My favorite bumper sticker reads “Think Globally, Act Locally.” What happens in the world beyond our immediate reach eventually affects us personally. More importantly the reverse is true as well. What we do at home affects others abroad. (By reading the news headlines this is apparent almost daily.)
We’re all interconnected whether we like it or not.
With GM’s announcement of the Chevrolet Volt concept plug-in hybrid vehicle the company might as well put “Think Globally, Act Locally” on the bumper. Whether the company will publicly admit it or not, it is taking oil policy into its own hands.

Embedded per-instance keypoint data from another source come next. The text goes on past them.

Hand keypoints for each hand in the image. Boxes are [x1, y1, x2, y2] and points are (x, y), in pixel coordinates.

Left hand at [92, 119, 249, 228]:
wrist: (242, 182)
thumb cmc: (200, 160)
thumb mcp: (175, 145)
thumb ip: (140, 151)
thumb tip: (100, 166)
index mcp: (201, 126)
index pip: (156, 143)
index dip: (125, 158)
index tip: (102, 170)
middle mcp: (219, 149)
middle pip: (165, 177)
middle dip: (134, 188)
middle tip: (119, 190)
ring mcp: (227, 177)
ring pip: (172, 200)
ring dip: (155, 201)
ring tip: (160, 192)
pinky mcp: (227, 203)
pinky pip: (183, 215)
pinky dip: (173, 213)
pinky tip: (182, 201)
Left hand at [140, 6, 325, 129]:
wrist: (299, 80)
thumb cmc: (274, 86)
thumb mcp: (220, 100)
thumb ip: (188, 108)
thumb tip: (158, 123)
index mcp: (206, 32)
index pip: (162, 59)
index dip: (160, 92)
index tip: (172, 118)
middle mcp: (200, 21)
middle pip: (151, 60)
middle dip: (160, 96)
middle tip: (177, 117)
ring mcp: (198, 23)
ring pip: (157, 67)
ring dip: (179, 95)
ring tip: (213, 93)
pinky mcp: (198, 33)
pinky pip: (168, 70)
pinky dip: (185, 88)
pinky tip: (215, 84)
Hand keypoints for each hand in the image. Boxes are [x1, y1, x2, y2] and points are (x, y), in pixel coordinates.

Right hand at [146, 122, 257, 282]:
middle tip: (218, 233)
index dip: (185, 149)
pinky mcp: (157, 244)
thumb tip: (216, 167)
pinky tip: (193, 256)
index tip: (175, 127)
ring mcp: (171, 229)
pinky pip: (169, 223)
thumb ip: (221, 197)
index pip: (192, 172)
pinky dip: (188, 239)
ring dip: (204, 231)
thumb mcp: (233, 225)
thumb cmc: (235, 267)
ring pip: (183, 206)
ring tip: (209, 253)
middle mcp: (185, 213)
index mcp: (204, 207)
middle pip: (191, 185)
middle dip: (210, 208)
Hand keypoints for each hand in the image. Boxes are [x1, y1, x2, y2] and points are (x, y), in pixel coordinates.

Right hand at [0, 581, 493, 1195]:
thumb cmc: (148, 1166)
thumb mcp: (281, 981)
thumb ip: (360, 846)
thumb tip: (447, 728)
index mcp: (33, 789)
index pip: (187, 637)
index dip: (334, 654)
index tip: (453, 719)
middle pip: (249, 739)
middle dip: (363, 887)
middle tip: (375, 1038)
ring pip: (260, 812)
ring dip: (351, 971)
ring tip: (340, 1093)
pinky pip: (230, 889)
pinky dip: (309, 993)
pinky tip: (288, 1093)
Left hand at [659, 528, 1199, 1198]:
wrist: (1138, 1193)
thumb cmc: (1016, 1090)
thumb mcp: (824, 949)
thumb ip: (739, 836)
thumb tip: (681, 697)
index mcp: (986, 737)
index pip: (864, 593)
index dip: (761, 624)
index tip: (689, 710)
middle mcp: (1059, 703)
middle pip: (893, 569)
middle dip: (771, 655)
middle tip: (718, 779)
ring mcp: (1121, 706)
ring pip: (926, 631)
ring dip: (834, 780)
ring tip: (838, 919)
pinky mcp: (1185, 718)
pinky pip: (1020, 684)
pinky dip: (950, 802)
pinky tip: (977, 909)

If GM goes ahead and builds the Volt, and moves to building fleets of plug-in hybrid electric vehicles, it will, in effect, wash itself from the dirty, deadly business of oil. If other manufacturers follow suit, they too will no longer be dependent on the oil industry to keep their products rolling along the streets of the world.
Though GM may never admit it, it is clear that to survive as a major builder of vehicles it must make vehicles that are energized from local sources: electricity generated from the local power plant and biofuels brewed at the local distillery. If it succeeds, GM will no longer have to rely on an oil policy generated in Washington to keep them alive.
As products, they must be thinking, vehicles have to be more like computers, washing machines, cell phones, toasters or television sets. No manufacturer of those worries about where the energy will come from to operate them. They know that if there is a shortage of electricity more can always be generated from local sources including renewables.
Further, manufacturers of toasters don’t need wars to be fought, military bases to be built, warships to be deployed to keep the supply of energy flowing to brown a slice of whole wheat.
This is what, I believe, is the new strategy at GM: remove cars and trucks from total oil dependency. Make them products that are sold and marketed on their own merits.
That strategy has another benefit, of course: it helps combat global warming and cleans the air. Utilizing local sources of energy - even if it’s just the excess, off-peak capacity from coal fired power plants - reduces greenhouse gas emissions. Locally made renewable fuels - ethanol or biodiesel - along with locally generated wind or solar power used to charge the Volt’s batteries have obvious benefits as well.
In brief, the Volt, and a planet-wide fleet of others like it, would take cars out of the global warming/ climate change equation.
The problems with the Volt?
It’s not here today when we need it - badly.
It needs a battery system that not only will propel it for 40 miles per day but last 150,000 miles or 10 years. (GM says that technology is not here today. At least one lithium battery company, Altairnano, will disagree.)
And it needs help from government. Tax help for plug-in hybrids is already being considered in Congress. GM, Ford and DaimlerChrysler and Ford have already asked the White House for $500 million in funding for battery research. But the Volt and other plug-in hybrids also need the bully pulpit of governments from the local community on up to promote this new direction for the automotive industry.